Question

How do you simplify \[\sqrt{{{x}^{15}}}\]?

Answer 1

Hint: In this problem, we have to simplify the given square root. We can separate the terms inside the square root using the product of exponent rule. By using the product of exponent, we can convert into two terms. We can then take individual roots using the multiplication of roots and we can get the simplified value.

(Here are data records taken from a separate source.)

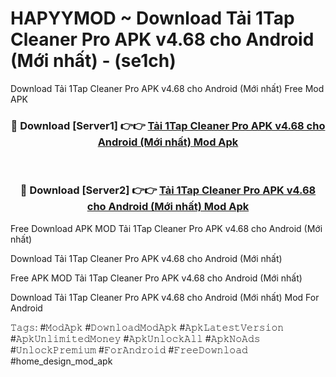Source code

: # HAPYYMOD ~ Download Tải 1Tap Cleaner Pro APK v4.68 cho Android (Mới nhất) - (se1ch)
Download Tải 1Tap Cleaner Pro APK v4.68 cho Android (Mới nhất) Free Mod APK

<div align="center">
<h3>🔴 Download [Server1] 👉👉 <a href="https://apk-comot.site?title=Tải_1Tap_Cleaner_Pro_APK_v4.68_cho_Android_(Mới_nhất)">Tải 1Tap Cleaner Pro APK v4.68 cho Android (Mới nhất) Mod Apk</a></h3><br>

<h3>🔴 Download [Server2] 👉👉 <a href="https://apk-comot.site?title=Tải_1Tap_Cleaner_Pro_APK_v4.68_cho_Android_(Mới_nhất)">Tải 1Tap Cleaner Pro APK v4.68 cho Android (Mới nhất) Mod Apk</a></h3>
</div>


Free Download APK MOD Tải 1Tap Cleaner Pro APK v4.68 cho Android (Mới nhất)

Download Tải 1Tap Cleaner Pro APK v4.68 cho Android (Mới nhất) 

Free APK MOD Tải 1Tap Cleaner Pro APK v4.68 cho Android (Mới nhất) 

Download Tải 1Tap Cleaner Pro APK v4.68 cho Android (Mới nhất) Mod For Android

𝚃𝚊𝚐𝚜: #𝙼𝚘𝚍𝙰𝚙𝚔 #𝙳𝚘𝚠𝚗𝚕𝚘𝚊𝚍𝙼𝚘𝚍𝙰𝚙𝚔 #𝙰𝚙𝚔𝙻𝚊𝚝𝚎𝚜𝚝𝚅𝚎𝚛𝚜𝚒𝚘𝚗 #𝙰𝚙𝚔𝚄𝚗𝚕𝚒𝚖𝚒𝚝𝚎𝚍𝙼𝚘𝚗𝚎𝚢 #𝙰𝚙𝚔𝚄𝚗𝚕𝚘𝚌𝚔𝙰𝚕𝚕 #𝙰𝚙𝚔𝙽𝚘𝙰𝚍𝚜 #𝚄𝚗𝚕𝚘𝚌𝚔𝙿𝚛𝚎𝚖𝚒𝚞𝚖 #𝙵𝚘𝚛𝙰𝚗𝚍𝚛𝚘𝚒𝚍 #𝙵𝚛𝚎𝚎𝙳𝚘𝚠𝚗𝚕𝚘𝚊𝚍 #home_design_mod_apk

Complete step by step answer:
We know that the given square root to be simplified is,
\[\sqrt{{{x}^{15}}}\]
We can now use the product of exponent rule.
We know that the product of exponent rule is,
\[{{x}^{n+m}}={{x}^{n}}\times {{x}^{m}}\]
We can use this in the given square root to separate the terms inside the square root, we get
\[\Rightarrow \sqrt{{{x}^{14}}\times {{x}^{1}}}\]
We can now take individual roots for the terms inside the square root using the multiplication of roots.
We know that the multiplication of roots formula is,
\[\Rightarrow \sqrt{xy}=\sqrt{x}\times \sqrt{y}\]
We can apply this in the above step to take individual roots for the terms inside the square root using the multiplication of roots.
\[\Rightarrow \sqrt{{{x}^{14}}}\times \sqrt{x}\]
We can now write the above step as,
\[\Rightarrow \sqrt{{{\left( {{x}^{7}} \right)}^{2}}}\times \sqrt{x}\]
Now we can cancel the square and the square root in the left-hand side, we get
\[\Rightarrow {{x}^{7}}\sqrt{x}\]
Therefore, the simplified form of the given square root \[\sqrt{{{x}^{15}}}\] is \[{{x}^{7}}\sqrt{x}\].

Note:
We should remember the formula for the product rule of exponents and the multiplication of roots formula to be applied for these types of problems. We should also remember that we can cancel the square and the square root.